Exercise details: Every line of the entries below from the one containing "X133895238Y-75652380D01*" to the one containing "X111690476Y-94952380D02*", both ends included, must be written out exactly. No other line belongs in the answer.

Machine-readable electronics designs:
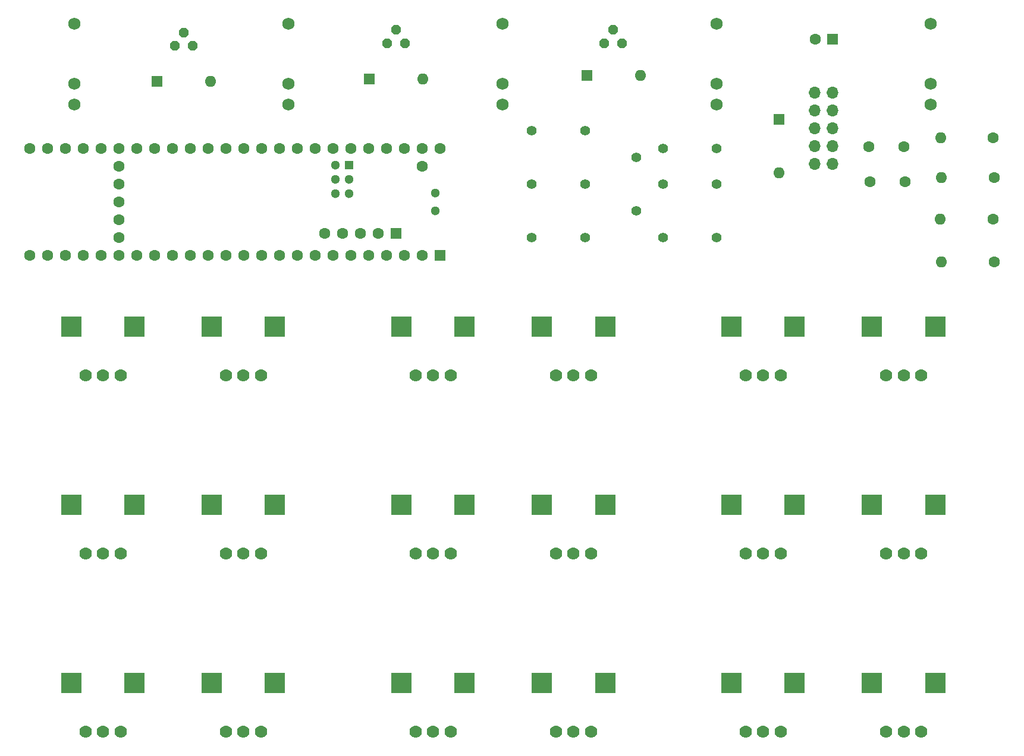
<source format=gbr>
%TF.GenerationSoftware,KiCad,Pcbnew,7.0.2-0*%
%TF.CreationDate,2023-11-14T20:22:57-05:00*%
%TF.ProjectId,A2 Percussion Desktop,41322050-6572-4637-9573-73696f6e2044,rev?*%
%TF.SameCoordinates,Original*%
%TF.FileFunction,Soldermask,Top*%
%TF.FilePolarity,Negative*%
%FSLAX46Y46*%
G04 Gerber Fmt 4.6, Leading zero omitted, Abs format (unit mm)*
G04 Created by KiCad (PCBNEW 7.0.2-0) date 2023-11-14 20:22:57*
%MOMM*%
%LPD*%
G01*
G04 APERTURE LIST*
G04 Aperture macros list*
%AMRoundRect*
0 Rectangle with rounded corners*
0 $1 Rounding radius*
0 $2 $3 $4 $5 $6 $7 $8 $9 X,Y pos of 4 corners*
0 Add a 4 corners polygon primitive as box body*
4,1,4,$2,$3,$4,$5,$6,$7,$8,$9,$2,$3,0*
0 Add four circle primitives for the rounded corners*
1,1,$1+$1,$2,$3*
1,1,$1+$1,$4,$5*
1,1,$1+$1,$6,$7*
1,1,$1+$1,$8,$9*
0 Add four rect primitives between the rounded corners*
20,1,$1+$1,$2,$3,$4,$5,0*
20,1,$1+$1,$4,$5,$6,$7,0*
20,1,$1+$1,$6,$7,$8,$9,0*
20,1,$1+$1,$8,$9,$2,$3,0*%
%AMFreePoly0*
4,1,17,0.309468,0.696321,0.696321,0.309468,0.711200,0.273547,0.711200,-0.273547,0.696321,-0.309468,0.309468,-0.696321,0.273547,-0.711200,-0.273547,-0.711200,-0.309468,-0.696321,-0.696321,-0.309468,-0.711200,-0.273547,-0.711200,0.273547,-0.696321,0.309468,-0.309468,0.696321,-0.273547,0.711200,0.273547,0.711200,0.309468,0.696321,0.309468,0.696321,$1*%
G04 Aperture macros list end*
%ADD10R,1.600000X1.600000*%
%ADD11C,1.600000*%
%ADD12O,1.600000X1.600000*%
%ADD13O,1.700000X1.700000*%
%ADD14C,1.778000*%
%ADD15RoundRect,0.050800X-1.400000X1.400000X-1.400000X-1.400000X1.400000X-1.400000X1.400000X1.400000X0*%
%ADD16C,1.751600*%
%ADD17FreePoly0,180.000000*%
%ADD18C,1.397000*%
%ADD19R,1.300000X1.300000*%
%ADD20C,1.300000*%
G04 APERTURE END LIST*
D10*
%TO.C,C4*%
X121920000Y-12700000D03*
D11*
X119420000Y-12700000D03*
%TD*%
D12*
%TO.C,D4*%
X114300000Y-31750000D03*
D10*
X114300000Y-24130000D03*
%TD*%
D13*
%TO.C,J1*%
X119380000Y-30480000D03*
X121920000Y-30480000D03*
X119380000Y-27940000D03*
X121920000Y-27940000D03*
X119380000Y-25400000D03*
X121920000Y-25400000D03*
X119380000Y-22860000D03*
X121920000Y-22860000D03*
X119380000Y-20320000D03*
X121920000Y-20320000D03*
%TD*%
D11*
%TO.C,C3*%
X132190500Y-33017100D03*
X127190500Y-33017100D03*
%TD*%
%TO.C,C2*%
X127080000Y-28020000D03*
X132080000Y-28020000D03*
%TD*%
D14*
%TO.C,Shape_3*%
X109500000Y-86000000D03*
X112000000Y-86000000D03*
X114500000Y-86000000D03*
D15*
X116500000Y-79000000D03*
X107500000Y-79000000D03*
%TD*%
D14*
%TO.C,Pitch_2*%
X62500000Y-60600000D03*
X65000000Y-60600000D03*
X67500000Y-60600000D03*
D15*
X69500000Y-53600000D03*
X60500000Y-53600000D03*
%TD*%
D16*
%TO.C,RightAudio1*%
X135890000Y-10500000D03*
X135890000Y-19000000D03*
X135890000Y-22000000D03*
%TD*%
%TO.C,TRIG3*%
X74930000Y-10500000D03*
X74930000Y-19000000D03*
X74930000Y-22000000D03*
%TD*%
D14*
%TO.C,Temp_1*%
X35500000Y-86000000D03*
X38000000Y-86000000D03*
X40500000Y-86000000D03*
D15*
X42500000Y-79000000D03*
X33500000Y-79000000D03*
%TD*%
D14*
%TO.C,Vol_1*%
X35500000Y-60600000D03*
X38000000Y-60600000D03*
X40500000Y-60600000D03*
D15*
X42500000Y-53600000D03*
X33500000Y-53600000D03*
%TD*%
D14*
%TO.C,Temp_2*%
X82500000Y-86000000D03*
X85000000Y-86000000D03*
X87500000Y-86000000D03*
D15*
X89500000Y-79000000D03*
X80500000Y-79000000D03*
%TD*%
D14*
%TO.C,Motion_2*%
X62500000Y-111400000D03*
X65000000Y-111400000D03*
X67500000Y-111400000D03*
D15*
X69500000Y-104400000D03*
X60500000Y-104400000D03*
%TD*%
D16*
%TO.C,LeftAudio1*%
X105410000Y-10500000D03*
X105410000Y-19000000D03*
X105410000Y-22000000D03*
%TD*%
D14*
%TO.C,Motion_1*%
X15500000Y-111400000D03*
X18000000Y-111400000D03*
X20500000Y-111400000D03*
D15*
X22500000Y-104400000D03*
X13500000Y-104400000D03*
%TD*%
D14*
%TO.C,Temp_3*%
X129500000Y-86000000D03*
X132000000Y-86000000D03*
X134500000Y-86000000D03*
D15*
X136500000Y-79000000D03*
X127500000Y-79000000D03*
%TD*%
D14*
%TO.C,Traffic_1*%
X35500000Y-111400000D03*
X38000000Y-111400000D03*
X40500000Y-111400000D03*
D15*
X42500000Y-104400000D03*
X33500000Y-104400000D03*
%TD*%
D14*
%TO.C,Vol_2*%
X82500000Y-60600000D03*
X85000000Y-60600000D03*
X87500000Y-60600000D03*
D15*
X89500000Y-53600000D03*
X80500000Y-53600000D03*
%TD*%
D16*
%TO.C,TRIG1*%
X13970000Y-10500000D03*
X13970000Y-19000000D03*
X13970000Y-22000000D03*
%TD*%
D14*
%TO.C,Pitch_1*%
X15500000Y-60600000D03*
X18000000Y-60600000D03*
X20500000Y-60600000D03*
D15*
X22500000Y-53600000D03*
X13500000Y-53600000D03*
%TD*%
D14*
%TO.C,Vol_3*%
X129500000Y-60600000D03*
X132000000Y-60600000D03*
X134500000Y-60600000D03*
D15*
X136500000Y-53600000D03*
X127500000Y-53600000D03*
%TD*%
D14*
%TO.C,Shape_1*%
X15500000Y-86000000D03*
X18000000Y-86000000D03*
X20500000Y-86000000D03*
D15*
X22500000Y-79000000D03*
X13500000Y-79000000D03*
%TD*%
D16*
%TO.C,TRIG2*%
X44450000Y-10500000D03*
X44450000Y-19000000D03*
X44450000Y-22000000D03*
%TD*%
D14*
%TO.C,Motion_3*%
X109500000Y-111400000D03*
X112000000Y-111400000D03*
X114500000Y-111400000D03*
D15*
X116500000Y-104400000D03*
X107500000Y-104400000D03*
%TD*%
D14*
%TO.C,Traffic_3*%
X129500000Y-111400000D03*
X132000000Y-111400000D03*
X134500000Y-111400000D03*
D15*
X136500000Y-104400000D03*
X127500000Y-104400000D03*
%TD*%
D14*
%TO.C,Shape_2*%
X62500000Y-86000000D03*
X65000000Y-86000000D03*
X67500000Y-86000000D03*
D15*
X69500000Y-79000000D03*
X60500000Y-79000000D03*
%TD*%
D14*
%TO.C,Pitch_3*%
X109500000Y-60600000D03*
X112000000Y-60600000D03*
X114500000Y-60600000D03*
D15*
X116500000Y-53600000D03*
X107500000Y-53600000D03*
%TD*%
D14*
%TO.C,Traffic_2*%
X82500000Y-111400000D03*
X85000000Y-111400000D03*
X87500000Y-111400000D03*
D15*
X89500000Y-104400000D03*
X80500000Y-104400000D03*
%TD*%
D17*
%TO.C,T2*%
X58490400Y-13247600D03*
X59760400Y-11342600D03*
X61030400Y-13247600D03*
%TD*%
D10*
%TO.C,D2*%
X55950400Y-18327600D03*
D12*
X63570400Y-18327600D03*
%TD*%
D11*
%TO.C,C7*%
X144879800Y-44388700D03*
D12*
X137379800Y-44388700D03*
%TD*%
D18*
%TO.C,R5*%
X105410000Y-33280000D03*
X97790000Y-33280000D03*
%TD*%
%TO.C,R3*%
X86680000Y-33280000D03*
X79060000Y-33280000D03*
%TD*%
D11*
%TO.C,C8*%
X144907300Y-32357100D03*
D12*
X137407300Y-32357100D03*
%TD*%
D18*
%TO.C,R1*%
X86680000Y-25660000D03*
X79060000Y-25660000D03*
%TD*%
D11*
%TO.C,C6*%
X144780000Y-26690000D03*
D12*
X137280000Y-26690000D03*
%TD*%
D17*
%TO.C,T1*%
X28227600Y-13604300D03*
X29497600Y-11699300D03*
X30767600Y-13604300D03*
%TD*%
D18*
%TO.C,R7*%
X105410000Y-40900000D03*
X97790000Y-40900000D03*
%TD*%
%TO.C,R4*%
X93980000Y-29470000D03*
X93980000Y-37090000D03*
%TD*%
D10*
%TO.C,U3*%
X66040000Y-43440000D03*
D11*
X63500000Y-43440000D03*
X60960000Y-43440000D03*
X58420000Y-43440000D03*
X55880000Y-43440000D03*
X53340000Y-43440000D03*
X50800000Y-43440000D03*
X48260000Y-43440000D03*
X45720000Y-43440000D03*
X43180000Y-43440000D03*
X40640000Y-43440000D03*
X38100000Y-43440000D03*
X35560000Y-43440000D03*
X33020000Y-43440000D03*
X30480000Y-43440000D03*
X27940000Y-43440000D03*
X25400000Y-43440000D03*
X22860000Y-43440000D03*
X20320000Y-43440000D03*
X17780000Y-43440000D03*
X15240000Y-43440000D03*
X12700000Y-43440000D03*
X10160000Y-43440000D03*
X7620000Y-43440000D03*
X7620000Y-28200000D03*
X10160000Y-28200000D03*
X12700000Y-28200000D03*
X15240000Y-28200000D03*
X17780000Y-28200000D03*
X20320000Y-28200000D03*
X22860000Y-28200000D03*
X25400000Y-28200000D03*
X27940000Y-28200000D03*
X30480000Y-28200000D03*
X33020000Y-28200000D03*
X35560000Y-28200000D03*
X38100000Y-28200000D03*
X40640000Y-28200000D03*
X43180000Y-28200000D03*
X45720000Y-28200000D03*
X48260000Y-28200000D03*
X50800000Y-28200000D03*
X53340000Y-28200000D03*
X55880000Y-28200000D03*
X58420000Y-28200000D03*
X60960000Y-28200000D03*
X63500000Y-28200000D03*
X66040000Y-28200000D03*
X63500000Y-30740000D03*
X20320000Y-40900000D03*
X20320000Y-38360000D03*
X20320000Y-35820000D03*
X20320000Y-33280000D03*
X20320000Y-30740000D03*
D10*
X59740800Y-40389200D03*
D11*
X57200800Y-40389200D03*
X54660800Y-40389200D03*
X52120800Y-40389200D03*
X49580800Y-40389200D03*
D19*
X53070000Y-30638400D03*
D20*
X53070000Y-32638400D03*
X53070000Y-34638400D03*
X51070000Y-34638400D03*
X51070000Y-32638400D03*
X51070000Y-30638400D03*
X65310000Y-34550000D03*
X65310000Y-37090000D03*
%TD*%
D11*
%TO.C,C9*%
X144707900Y-38339600D03*
D12*
X137207900Y-38339600D03*
%TD*%
D10*
%TO.C,D3*%
X25687600Y-18684300D03*
D12*
X33307600Y-18684300D03*
%TD*%
D18*
%TO.C,R2*%
X105410000Y-28200000D03*
X97790000Y-28200000D03*
%TD*%
D17*
%TO.C,T3*%
X89400100Y-13247600D03*
X90670100Y-11342600D03*
X91940100Y-13247600D03*
%TD*%
D18*
%TO.C,R6*%
X86680000Y-40900000D03*
X79060000Y-40900000D03*
%TD*%
D10*
%TO.C,D5*%
X86949900Y-17815800D03*
D12*
X94569900Y-17815800D03*
%TD*%
M02*

</source>
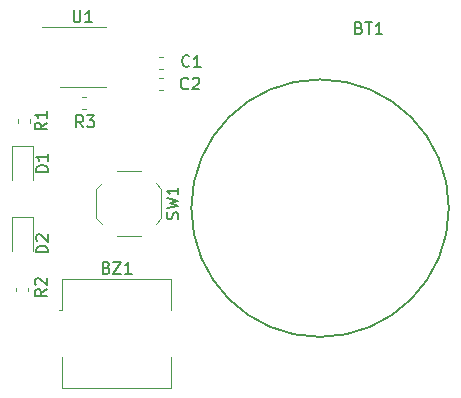
<source format=gbr>
G04 #@! TF.GenerationSoftware,KiCad,Pcbnew,(5.1.4-0-10_14)*
G04 #@! TF.CreationDate,2020-05-18T15:00:38+02:00*
G04 #@! TF.ProjectId,maskmeter,6d61736b-6d65-4746-9572-2e6b69636164,rev?*
G04 #@! TF.SameCoordinates,Original*
G04 #@! TF.FileFunction,Legend,Top*
G04 #@! TF.FilePolarity,Positive*
%FSLAX46Y46*%
G04 Gerber Fmt 4.6, Leading zero omitted, Abs format (unit mm)*
G04 Created by KiCad (PCBNEW (5.1.4-0-10_14)) date 2020-05-18 15:00:38*
%MOMM*%
%LPD*%
G04 APERTURE LIST*
%ADD10C,0.200000*%
%ADD11C,0.120000*%
%ADD12C,0.150000*%
G04 APERTURE END LIST*
D10*
X140100000Y-90400000D02*
G75*
G03X140100000Y-90400000I-10901835J0D01*
G01*
D11*
X107390000Y-99040000D02*
X107390000Y-96390000D01*
X107390000Y-96390000D02*
X116610000Y-96390000D01*
X116610000Y-96390000D02*
X116610000Y-99040000D01*
X116610000Y-102960000D02*
X116610000Y-105610000D01*
X116610000Y-105610000D02*
X107390000Y-105610000D01*
X107390000Y-105610000D02*
X107390000Y-102960000D01*
X107390000Y-99040000D02*
X107060000Y-99040000D01*
X115750000Y-88750000D02*
X115750000Y-91250000D01*
X114000000Y-87250000D02*
X112000000Y-87250000D01*
X110250000Y-88750000D02*
X110250000Y-91250000D01*
X114000000Y-92750000D02*
X112000000Y-92750000D01*
X115300000Y-88300000D02*
X115750000Y-88750000D01*
X115300000Y-91700000D02*
X115750000Y-91250000D01*
X110700000Y-91700000D02*
X110250000Y-91250000D01*
X110700000Y-88300000D02*
X110250000Y-88750000D01*
X109037221Y-82010000D02*
X109362779Y-82010000D01*
X109037221Y-80990000D02*
X109362779Y-80990000D01*
X103490000Y-97450279D02*
X103490000Y-97124721D01*
X104510000Y-97450279D02*
X104510000Y-97124721D01*
X104610000Y-83162779D02*
X104610000Y-82837221D01*
X103590000Y-83162779D02*
X103590000Y-82837221D01*
X103090000Y-91152500D02*
X103090000Y-94037500D01*
X104910000Y-91152500D02*
X103090000Y-91152500D01*
X104910000Y-94037500D02*
X104910000Y-91152500D01*
X103090000Y-85152500D02*
X103090000Y-88037500D01*
X104910000Y-85152500D02*
X103090000Y-85152500D01*
X104910000Y-88037500D02*
X104910000Y-85152500D01*
X115537221Y-80410000D02*
X115862779Y-80410000D01*
X115537221Y-79390000D02*
X115862779Y-79390000D01*
X115862779Y-77590000D02*
X115537221Y-77590000D01*
X115862779Y-78610000D02*
X115537221Y-78610000D01*
X109100000Y-75040000D02*
X105650000Y-75040000D01*
X109100000Y-75040000D02*
X111050000Y-75040000D01*
X109100000Y-80160000D02*
X107150000Y-80160000D01*
X109100000Y-80160000D02*
X111050000Y-80160000D01*
D12*
X132514285Y-75128571D02*
X132657142Y-75176190D01*
X132704761Y-75223809D01*
X132752380Y-75319047D01*
X132752380Y-75461904D01*
X132704761Y-75557142D01*
X132657142Y-75604761D01*
X132561904Y-75652380D01*
X132180952Y-75652380D01*
X132180952Y-74652380D01*
X132514285Y-74652380D01*
X132609523Y-74700000D01*
X132657142Y-74747619D01*
X132704761Y-74842857D01*
X132704761Y-74938095D01*
X132657142Y-75033333D01*
X132609523Y-75080952D01*
X132514285Y-75128571D01*
X132180952Y-75128571D01*
X133038095Y-74652380D02*
X133609523Y-74652380D01*
X133323809Y-75652380D02*
X133323809Y-74652380D01*
X134466666Y-75652380D02*
X133895238Y-75652380D01*
X134180952Y-75652380D02*
X134180952Y-74652380D01*
X134085714Y-74795238D01*
X133990476Y-74890476D01*
X133895238Y-74938095D01*
X111119047Y-95428571D02*
X111261904Y-95476190D01*
X111309523Y-95523809D01*
X111357142Y-95619047D01*
X111357142Y-95761904D01*
X111309523Y-95857142D01*
X111261904Y-95904761D01*
X111166666Y-95952380D01*
X110785714Y-95952380D01*
X110785714Y-94952380D01*
X111119047Y-94952380D01*
X111214285Y-95000000D01*
X111261904Y-95047619D01*
X111309523Y-95142857D01*
X111309523Y-95238095D01*
X111261904Y-95333333D01*
X111214285Y-95380952D01*
X111119047Y-95428571D01*
X110785714Y-95428571D01*
X111690476Y-94952380D02*
X112357142Y-94952380D01*
X111690476Y-95952380D01*
X112357142Y-95952380D01*
X113261904Y-95952380D02*
X112690476Y-95952380D01*
X112976190Y-95952380D02*
X112976190Y-94952380D01*
X112880952Y-95095238D01*
X112785714Y-95190476D01*
X112690476Y-95238095D01*
X117154761Y-91333333D02*
X117202380Y-91190476D01*
X117202380Y-90952380D01*
X117154761Y-90857142D01*
X117107142Y-90809523D01*
X117011904Y-90761904D01*
X116916666Y-90761904D01*
X116821428Y-90809523D01*
X116773809Y-90857142D01*
X116726190Y-90952380D01*
X116678571Y-91142857D01*
X116630952Y-91238095D01*
X116583333Y-91285714D01*
X116488095Y-91333333D01*
X116392857Y-91333333D01*
X116297619Y-91285714D01*
X116250000Y-91238095D01*
X116202380Y-91142857D01*
X116202380Y-90904761D01*
X116250000Y-90761904D01*
X116202380Y-90428571D02*
X117202380Y-90190476D01*
X116488095Y-90000000D01*
X117202380Y-89809523D01*
X116202380Y-89571428D01*
X117202380Y-88666666D02*
X117202380Y-89238095D01*
X117202380Y-88952380D02*
X116202380Y-88952380D01*
X116345238Y-89047619D01*
X116440476Y-89142857D01*
X116488095Y-89238095D01*
X109133333Y-83552380D02*
X108800000Y-83076190D01*
X108561904Y-83552380D02*
X108561904Y-82552380D01*
X108942857Y-82552380D01*
X109038095Y-82600000D01*
X109085714Y-82647619D01*
X109133333Y-82742857D01*
X109133333Y-82885714D01*
X109085714Y-82980952D01*
X109038095Y-83028571D01*
X108942857Y-83076190D01*
X108561904Y-83076190D01*
X109466666Y-82552380D02*
X110085714Y-82552380D01*
X109752380Y-82933333D01*
X109895238Y-82933333D01*
X109990476Y-82980952D01*
X110038095Y-83028571D01*
X110085714Y-83123809D01*
X110085714Y-83361904D01*
X110038095Y-83457142D01*
X109990476Y-83504761D01*
X109895238Y-83552380D01*
X109609523Y-83552380D01*
X109514285Y-83504761D01*
X109466666Y-83457142D01*
X106052380Y-97266666D02*
X105576190Y-97600000D01*
X106052380Y-97838095D02*
X105052380Y-97838095D01*
X105052380Y-97457142D01*
X105100000Y-97361904D01*
X105147619Y-97314285D01*
X105242857Y-97266666D01*
X105385714Y-97266666D01*
X105480952Y-97314285D01*
X105528571Y-97361904D01*
X105576190Y-97457142D01*
X105576190Y-97838095D01*
X105147619Y-96885714D02*
X105100000Y-96838095D01*
X105052380Y-96742857D01*
X105052380Y-96504761D01*
X105100000Y-96409523D01*
X105147619Y-96361904D01*
X105242857Y-96314285D01*
X105338095Y-96314285D01*
X105480952Y-96361904D01*
X106052380Y-96933333D01*
X106052380Y-96314285D01*
X106052380Y-83166666D02*
X105576190Y-83500000D01*
X106052380Y-83738095D02*
X105052380Y-83738095D01*
X105052380Y-83357142D01*
X105100000Y-83261904D01*
X105147619Y-83214285D01*
X105242857Y-83166666D01*
X105385714Y-83166666D01*
X105480952Y-83214285D01*
X105528571Y-83261904D01*
X105576190Y-83357142D01*
X105576190Y-83738095D01*
X106052380Y-82214285D02*
X106052380Y-82785714D01*
X106052380Y-82500000D02*
X105052380Y-82500000D01*
X105195238Y-82595238D01*
X105290476Y-82690476D01*
X105338095Y-82785714D01*
X106152380Y-94138095D02*
X105152380Y-94138095D01*
X105152380Y-93900000D01*
X105200000Y-93757142D01*
X105295238Y-93661904D01*
X105390476Y-93614285D01*
X105580952Y-93566666D01*
X105723809Y-93566666D01*
X105914285Y-93614285D01*
X106009523Y-93661904D01*
X106104761Y-93757142D01*
X106152380Y-93900000D01*
X106152380Y-94138095D01*
X105247619Y-93185714D02*
X105200000Y-93138095D01*
X105152380Y-93042857D01*
X105152380Y-92804761D01*
X105200000Y-92709523D01*
X105247619Y-92661904D01*
X105342857Y-92614285D01*
X105438095Y-92614285D01*
X105580952Y-92661904D01*
X106152380Y-93233333D01*
X106152380Y-92614285D01*
X106152380Y-87338095D02*
X105152380Y-87338095D01*
X105152380Y-87100000D01*
X105200000Y-86957142D01*
X105295238Y-86861904D01*
X105390476Y-86814285D01*
X105580952Y-86766666D01*
X105723809Y-86766666D01*
X105914285Y-86814285D01*
X106009523Y-86861904D01*
X106104761Y-86957142D01*
X106152380Y-87100000D01*
X106152380Y-87338095D01*
X106152380Y-85814285D02*
X106152380Y-86385714D01*
X106152380Y-86100000D02*
X105152380Y-86100000D01*
X105295238Y-86195238D01*
X105390476Y-86290476D01*
X105438095Y-86385714D01*
X118033333Y-80257142D02*
X117985714Y-80304761D01*
X117842857Y-80352380D01*
X117747619Y-80352380D01*
X117604761Y-80304761D01*
X117509523Y-80209523D01*
X117461904Y-80114285D01*
X117414285Y-79923809D01*
X117414285Y-79780952D01*
X117461904Y-79590476D01*
X117509523Y-79495238D01*
X117604761Y-79400000D01*
X117747619Y-79352380D01*
X117842857Y-79352380D01*
X117985714Y-79400000D01*
X118033333Y-79447619D01*
X118414285Y-79447619D02*
X118461904Y-79400000D01*
X118557142Y-79352380D01*
X118795238Y-79352380D01*
X118890476Y-79400000D01*
X118938095Y-79447619D01*
X118985714Y-79542857D01*
X118985714Y-79638095D01*
X118938095Y-79780952D01*
X118366666Y-80352380D01*
X118985714Y-80352380D01*
X118133333Y-78357142D02*
X118085714Y-78404761D01*
X117942857Y-78452380D01*
X117847619Y-78452380D01*
X117704761Y-78404761D01*
X117609523Y-78309523D01*
X117561904Y-78214285D01*
X117514285Y-78023809D01*
X117514285Y-77880952D01*
X117561904Y-77690476D01*
X117609523Y-77595238D01*
X117704761Y-77500000D01*
X117847619Y-77452380D01*
X117942857Y-77452380D01*
X118085714Y-77500000D01*
X118133333Y-77547619D01*
X119085714Y-78452380D02*
X118514285Y-78452380D01*
X118800000Y-78452380D02*
X118800000Y-77452380D01*
X118704761Y-77595238D01*
X118609523Y-77690476D01*
X118514285Y-77738095D01*
X108338095Y-73652380D02*
X108338095Y-74461904D01*
X108385714Y-74557142D01*
X108433333Y-74604761D01*
X108528571Y-74652380D01*
X108719047Y-74652380D01*
X108814285Y-74604761D01*
X108861904Y-74557142D01*
X108909523Y-74461904D01*
X108909523Y-73652380D01*
X109909523Y-74652380D02*
X109338095Y-74652380D01*
X109623809Y-74652380D02*
X109623809Y-73652380D01*
X109528571Y-73795238D01*
X109433333Y-73890476D01*
X109338095Y-73938095D01*
M02*

</source>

Answer for the task:
X133895238Y-75652380D01*
X134180952Y-75652380D02*
X134180952Y-74652380D01*
X134085714Y-74795238D01*
X133990476Y-74890476D01*
X133895238Y-74938095D01*
X111119047Y-95428571D02*
X111261904Y-95476190D01*
X111309523Y-95523809D01*
X111357142Y-95619047D01*
X111357142Y-95761904D01*
X111309523Y-95857142D01*
X111261904Y-95904761D01*
X111166666Y-95952380D01*
X110785714Y-95952380D01*
X110785714Y-94952380D01*
X111119047Y-94952380D01*
X111214285Y-95000000D01*
X111261904Y-95047619D01*
X111309523Y-95142857D01*
X111309523Y-95238095D01*
X111261904Y-95333333D01*
X111214285Y-95380952D01*
X111119047Y-95428571D01*
X110785714Y-95428571D01*
X111690476Y-94952380D02*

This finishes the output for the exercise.